Aspect Equation/Formulation Role
System dynamics x˙(t)=f(x(t))+g(x(t))u(t)\dot{x}(t) = f(x(t)) + g(x(t)) u(t), y(t)=c(x(t))y(t) = c(x(t)) Underlying system equations
Sparse regression model X˙=θf(X)Ξ~+θg(X,u)Ξ^\dot{X} = \theta_f(X)\tilde{\Xi} + \theta_g(X,u)\hat{\Xi} Identification from data
Output mapping Y=Φ(X)ζY = \Phi(X)\zeta Output reconstruction/definition
Lie derivative cond. ζ[(Φ(x)/x)θg(X,u)Ξ^]=0\zeta^\top [ (\partial\Phi(x)/\partial x)^\top \theta_g(X,u) \hat{\Xi} ] = 0 Enforces relative degree for linearization
Feedback law u=v[Lfrc(x)]/[LgLfr1c(x)]u = v - [L_f^r c(x)] / [L_g L_f^{r-1} c(x)] or as derived in regression under constraint Nonlinear cancellation for linear closed loop
Stacked regression minΞ~,Ξ^,ζcost\min_{\tilde{\Xi}, \hat{\Xi}, \zeta}\, \text{cost} s.t. ζM(x)Ξ^k=0\zeta^\top M(x) \hat{\Xi}_k = 0 Simultaneous model and controller identification

As highlighted in (K. et al., 18 Aug 2025), this methodology stands apart from prior approaches by guaranteeing, in closed form and directly from the data, that the synthesized feedback controller admits the absence of internal dynamics and minimality (in the sense of sparsity) of the underlying predictive model.

6. Applications and Broader Significance

Feedback linearized physical systems, realized through sparse data-driven discovery and Lie derivative analysis, have implications across scientific and engineering domains:

  • In robotics and mechatronics, they enable control of manipulators, aerial vehicles, and flexible systems where precise models are intractable.
  • In biomedical and neuronal systems, the methodology facilitates system identification and control under severe nonlinearity and limited parametric knowledge.
  • Their integration with adaptive, learning-based, and online updating algorithms paves the way toward real-time control in uncertain or drifting environments.

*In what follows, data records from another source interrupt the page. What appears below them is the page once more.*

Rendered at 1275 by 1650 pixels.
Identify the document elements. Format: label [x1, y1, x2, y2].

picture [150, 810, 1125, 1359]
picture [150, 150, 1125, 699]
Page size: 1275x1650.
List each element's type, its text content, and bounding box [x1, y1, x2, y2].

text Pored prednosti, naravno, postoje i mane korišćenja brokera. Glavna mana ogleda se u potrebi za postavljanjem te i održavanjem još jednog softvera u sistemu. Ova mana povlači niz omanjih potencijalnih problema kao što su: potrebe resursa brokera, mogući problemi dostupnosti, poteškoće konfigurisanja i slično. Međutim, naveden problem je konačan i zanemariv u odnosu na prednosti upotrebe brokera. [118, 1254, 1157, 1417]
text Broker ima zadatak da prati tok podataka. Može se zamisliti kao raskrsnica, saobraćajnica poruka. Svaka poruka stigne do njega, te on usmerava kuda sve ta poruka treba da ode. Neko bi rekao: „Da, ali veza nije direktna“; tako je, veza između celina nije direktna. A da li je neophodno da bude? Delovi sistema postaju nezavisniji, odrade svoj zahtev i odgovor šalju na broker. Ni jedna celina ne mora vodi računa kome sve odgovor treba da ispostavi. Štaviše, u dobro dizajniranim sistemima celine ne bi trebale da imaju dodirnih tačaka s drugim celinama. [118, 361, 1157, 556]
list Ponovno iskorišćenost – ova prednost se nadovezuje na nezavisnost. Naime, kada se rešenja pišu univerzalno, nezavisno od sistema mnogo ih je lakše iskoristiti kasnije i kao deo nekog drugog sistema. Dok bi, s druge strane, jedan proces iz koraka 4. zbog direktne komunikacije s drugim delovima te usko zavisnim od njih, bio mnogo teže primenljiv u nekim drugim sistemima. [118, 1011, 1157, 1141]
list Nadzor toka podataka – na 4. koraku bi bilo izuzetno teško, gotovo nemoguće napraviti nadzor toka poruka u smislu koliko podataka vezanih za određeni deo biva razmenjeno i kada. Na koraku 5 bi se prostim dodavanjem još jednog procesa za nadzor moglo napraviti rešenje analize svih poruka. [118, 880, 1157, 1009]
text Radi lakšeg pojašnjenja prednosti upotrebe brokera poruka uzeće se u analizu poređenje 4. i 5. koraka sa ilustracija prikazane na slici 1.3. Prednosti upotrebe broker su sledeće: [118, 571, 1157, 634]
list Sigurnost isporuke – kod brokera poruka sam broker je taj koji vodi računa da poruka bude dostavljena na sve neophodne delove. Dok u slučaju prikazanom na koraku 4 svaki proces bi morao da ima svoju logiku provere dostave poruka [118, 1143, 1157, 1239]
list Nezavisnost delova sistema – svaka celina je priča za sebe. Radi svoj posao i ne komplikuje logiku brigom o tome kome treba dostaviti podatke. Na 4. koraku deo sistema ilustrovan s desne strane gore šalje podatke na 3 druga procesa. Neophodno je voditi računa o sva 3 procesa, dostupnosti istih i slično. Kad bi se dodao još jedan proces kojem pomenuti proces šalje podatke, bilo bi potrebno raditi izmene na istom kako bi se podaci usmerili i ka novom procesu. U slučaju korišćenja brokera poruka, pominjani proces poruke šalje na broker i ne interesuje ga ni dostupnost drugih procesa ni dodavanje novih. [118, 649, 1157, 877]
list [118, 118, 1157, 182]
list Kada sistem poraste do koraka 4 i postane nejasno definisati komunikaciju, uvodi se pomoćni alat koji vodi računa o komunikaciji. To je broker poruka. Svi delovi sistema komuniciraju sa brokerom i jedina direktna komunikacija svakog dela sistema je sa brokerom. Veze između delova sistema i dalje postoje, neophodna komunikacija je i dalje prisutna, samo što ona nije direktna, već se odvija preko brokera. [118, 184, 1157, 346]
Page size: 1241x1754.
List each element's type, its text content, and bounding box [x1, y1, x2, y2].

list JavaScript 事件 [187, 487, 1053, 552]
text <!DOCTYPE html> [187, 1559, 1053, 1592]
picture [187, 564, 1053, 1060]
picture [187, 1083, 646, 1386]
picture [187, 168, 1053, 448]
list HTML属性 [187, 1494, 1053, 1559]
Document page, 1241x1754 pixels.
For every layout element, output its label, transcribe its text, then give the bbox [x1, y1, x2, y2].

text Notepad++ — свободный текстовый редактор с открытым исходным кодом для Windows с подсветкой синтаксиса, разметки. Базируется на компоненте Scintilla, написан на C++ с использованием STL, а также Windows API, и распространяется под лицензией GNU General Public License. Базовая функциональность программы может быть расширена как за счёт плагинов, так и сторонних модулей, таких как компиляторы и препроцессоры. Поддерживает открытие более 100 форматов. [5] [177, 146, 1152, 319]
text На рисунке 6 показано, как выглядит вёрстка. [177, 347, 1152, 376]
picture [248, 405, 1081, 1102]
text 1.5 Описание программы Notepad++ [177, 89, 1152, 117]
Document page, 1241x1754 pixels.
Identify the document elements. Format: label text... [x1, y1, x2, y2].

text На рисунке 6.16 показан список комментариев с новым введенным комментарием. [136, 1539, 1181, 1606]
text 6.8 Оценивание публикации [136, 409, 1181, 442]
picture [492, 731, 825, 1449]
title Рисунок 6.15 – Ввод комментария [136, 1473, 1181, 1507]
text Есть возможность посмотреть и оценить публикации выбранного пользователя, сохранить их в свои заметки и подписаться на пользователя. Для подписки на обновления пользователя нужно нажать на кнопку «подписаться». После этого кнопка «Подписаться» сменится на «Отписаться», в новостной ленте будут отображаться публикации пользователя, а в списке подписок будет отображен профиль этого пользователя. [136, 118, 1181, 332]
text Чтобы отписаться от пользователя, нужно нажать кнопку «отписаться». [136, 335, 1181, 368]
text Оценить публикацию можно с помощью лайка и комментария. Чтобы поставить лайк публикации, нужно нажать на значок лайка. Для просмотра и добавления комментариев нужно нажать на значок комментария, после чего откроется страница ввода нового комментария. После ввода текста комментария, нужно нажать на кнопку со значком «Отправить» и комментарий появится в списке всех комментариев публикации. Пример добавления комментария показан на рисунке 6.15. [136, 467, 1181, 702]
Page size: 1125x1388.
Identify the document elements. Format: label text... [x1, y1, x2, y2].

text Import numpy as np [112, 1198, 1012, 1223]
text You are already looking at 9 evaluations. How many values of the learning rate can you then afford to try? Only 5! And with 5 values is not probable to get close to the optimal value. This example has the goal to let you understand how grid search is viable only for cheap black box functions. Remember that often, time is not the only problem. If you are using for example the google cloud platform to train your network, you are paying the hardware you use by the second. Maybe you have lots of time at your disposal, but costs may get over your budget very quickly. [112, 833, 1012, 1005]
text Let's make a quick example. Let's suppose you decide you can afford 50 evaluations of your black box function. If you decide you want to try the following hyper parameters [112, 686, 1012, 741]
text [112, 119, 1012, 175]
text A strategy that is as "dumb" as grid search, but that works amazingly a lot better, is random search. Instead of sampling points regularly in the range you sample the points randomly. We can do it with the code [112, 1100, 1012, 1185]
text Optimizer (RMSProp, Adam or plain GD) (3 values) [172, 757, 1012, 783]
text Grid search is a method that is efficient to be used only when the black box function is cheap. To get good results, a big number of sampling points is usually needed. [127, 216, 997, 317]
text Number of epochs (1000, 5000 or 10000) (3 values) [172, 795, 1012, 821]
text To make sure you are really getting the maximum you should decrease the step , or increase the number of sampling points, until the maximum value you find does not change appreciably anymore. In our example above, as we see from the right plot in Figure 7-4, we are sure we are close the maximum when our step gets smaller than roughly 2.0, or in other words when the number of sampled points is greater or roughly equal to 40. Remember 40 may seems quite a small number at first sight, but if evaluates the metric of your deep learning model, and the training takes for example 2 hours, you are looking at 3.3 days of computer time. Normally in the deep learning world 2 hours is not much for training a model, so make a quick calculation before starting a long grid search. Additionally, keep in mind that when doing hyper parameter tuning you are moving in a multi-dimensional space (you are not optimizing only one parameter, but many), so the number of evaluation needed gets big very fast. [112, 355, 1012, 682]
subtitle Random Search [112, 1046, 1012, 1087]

Moreover, by directly linking model identification to the requirements of exact feedback linearization (relative degree, internal dynamics), the stacked regression and Lie derivative approach offers a pathway to robust, interpretable, and high-performing controller design—even for systems whose governing equations were, until now, inaccessible or poorly understood.

This synthesis, based strictly on factual content from (K. et al., 18 Aug 2025), provides a rigorous and contemporary perspective on feedback linearized physical systems within modern identification and control theory.